The imperative for me and, I believe, the most important element of my doctoral research is that it will have a positive impact when implemented in real world situations. Given this, it is not surprising that my research is a result of my own experience. I had my beautiful baby girl in April 2016 and unfortunately, due to a variety of obstacles and little to no professional support, my baby and I were not able to establish a direct breastfeeding relationship. I was devastated that we would never have the “gold standard” of baby nutrition, bonding, and comfort, but was still determined to give her breast milk any way I could. I knew vaguely how to express milk with a breast pump, but little clue how to do it as the sole means of extracting milk, despite having taken a breastfeeding class, spoken at length about breastfeeding with our doula, and done a great deal of online research on the topic. After doing more online research, I discovered the term “exclusive pumping” (EP, EPing, EPer) at about two weeks postpartum. Through social media, specifically Facebook groups, I learned how to sustainably EP, received answers to specific questions, and felt understanding and support for my situation. My overall research goal is to study the information behavior—that is, the information needs, seeking, and use—of EPers.

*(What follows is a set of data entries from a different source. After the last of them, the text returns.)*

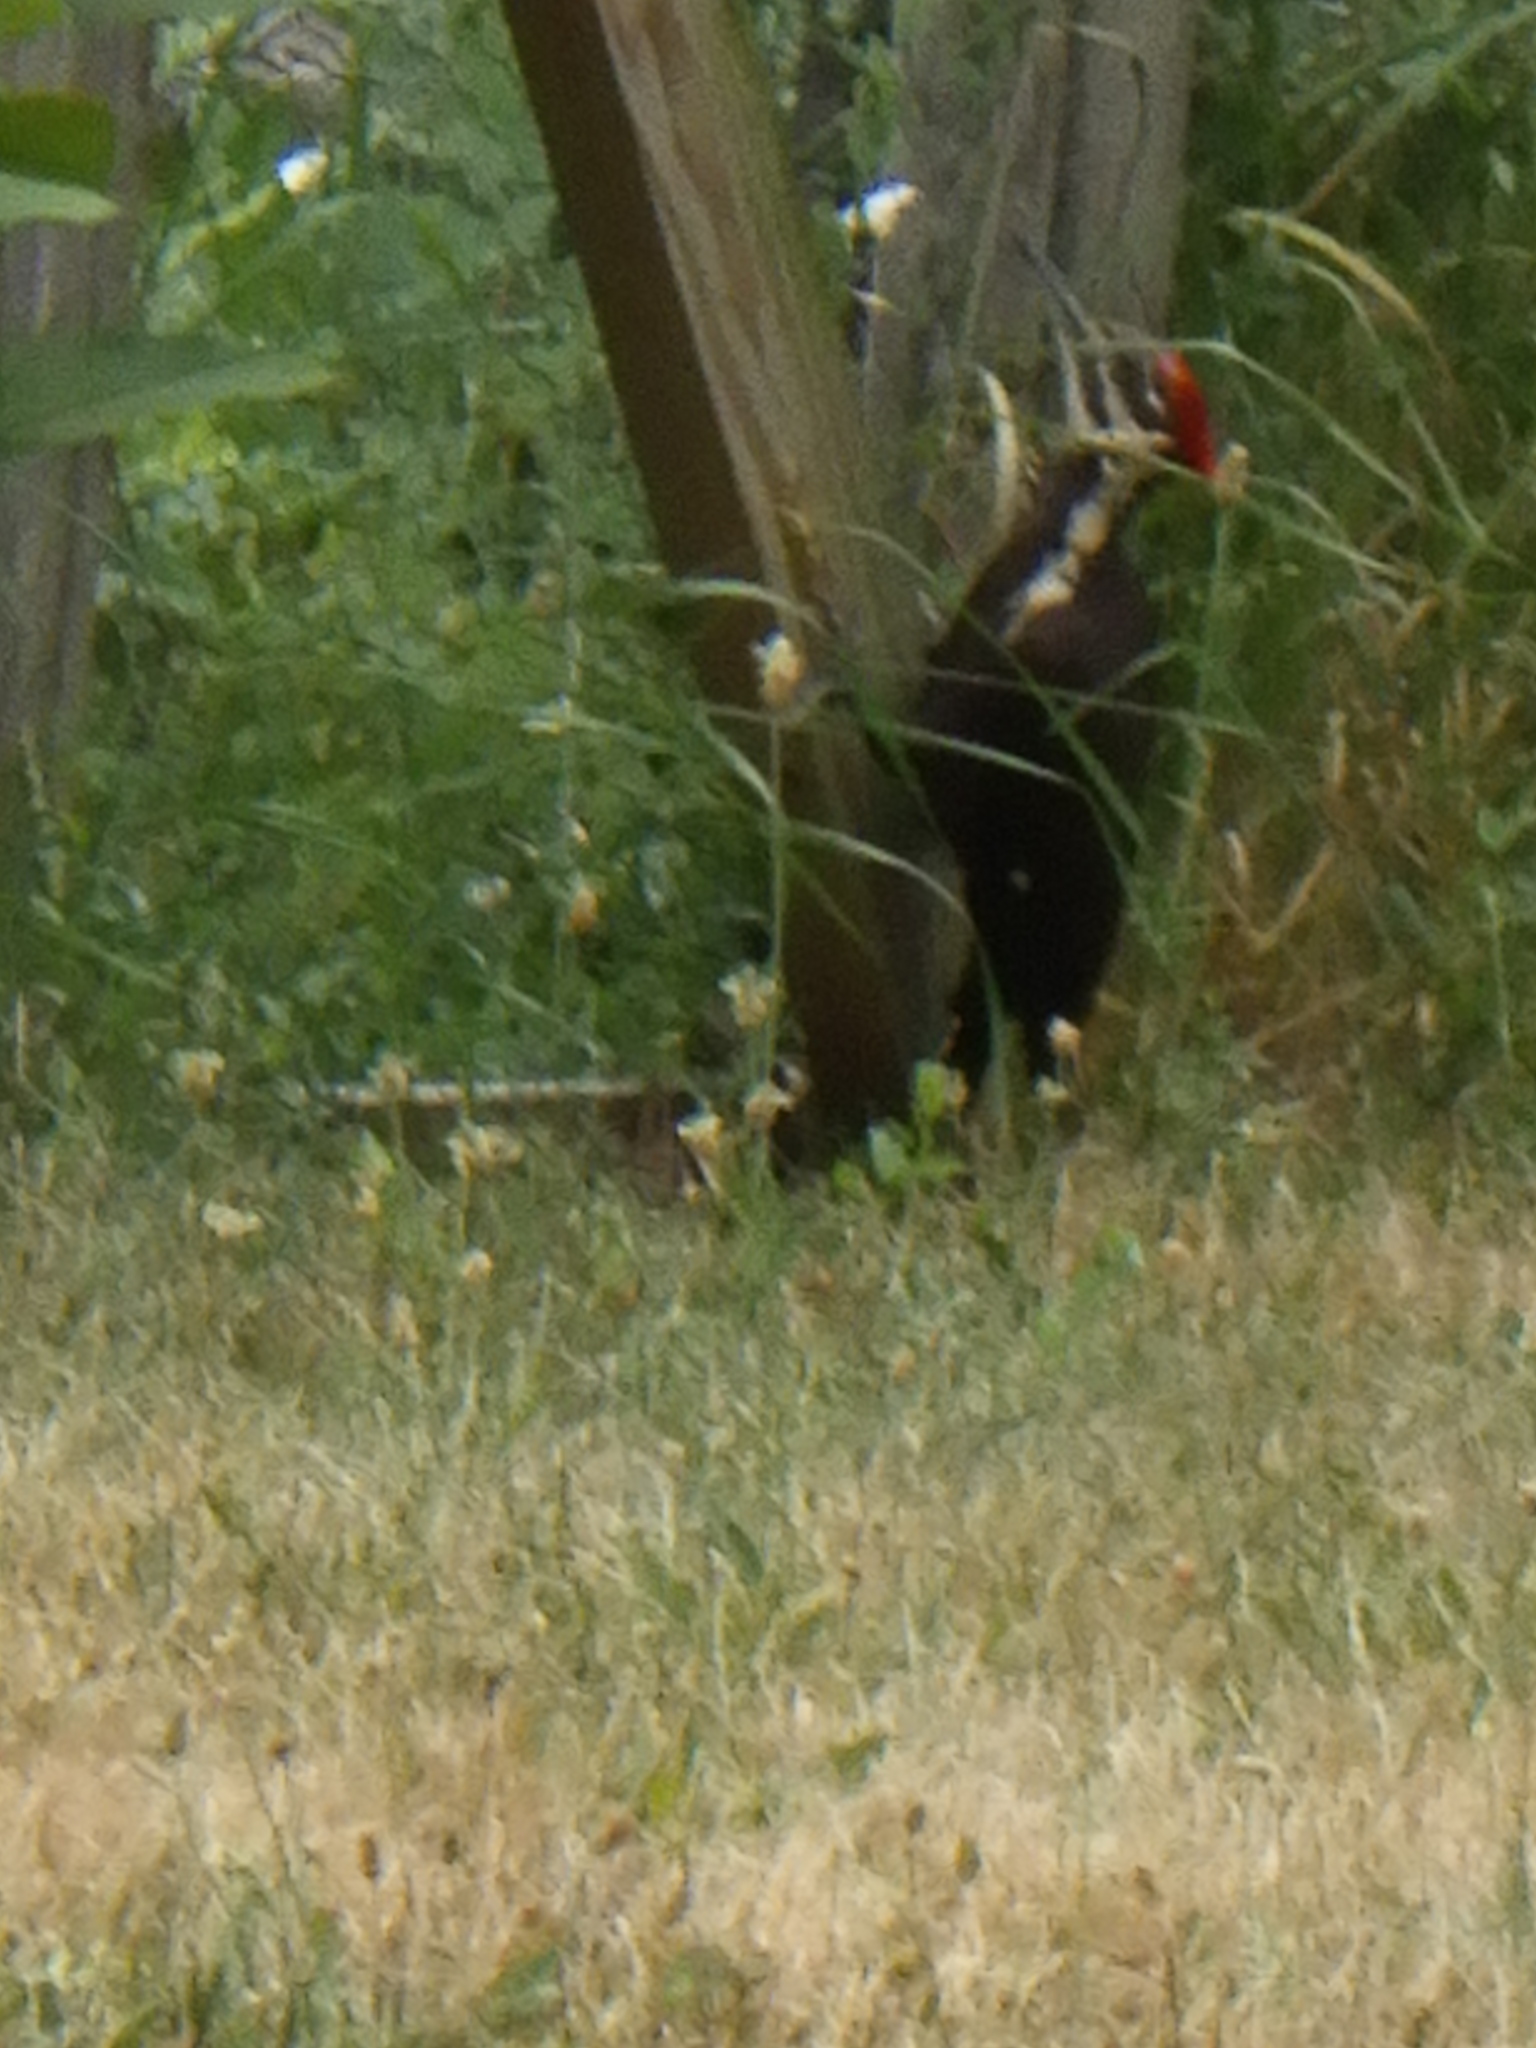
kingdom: Animalia
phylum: Chordata
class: Aves
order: Piciformes
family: Picidae
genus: Dryocopus
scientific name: Dryocopus pileatus
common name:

Breast milk is seen by mothers, health care providers, and public health organizations as optimal nutrition for infants. However, a variety of external barriers to breastfeeding exist, such as problems establishing a latch, getting milk to flow, or poor infant weight gain, as well as internal barriers, such as a perception that breast milk alone is not sufficient and a desire for caregivers to be involved in infant feeding. EPing can provide the solution to many of these barriers while still providing the benefits of feeding breast milk. Given the complete lack of data on EPing in any academic field, my research will collect both qualitative and quantitative data from EPers, especially focusing on their information needs, how they seek that information, where they ultimately find it, how good that information is, and how they use it. Data is being collected through an initial online survey; follow-up surveys will be sent out every two months to capture the changing nature of women’s EPing journeys through time.
My hypothesis is that EPing could increase the incidence and duration of breastfeeding provided that mothers have the right information at the right time. By demonstrating the importance of information, my long-term goal is to impact what is included in breastfeeding information provided both prenatally and postpartum.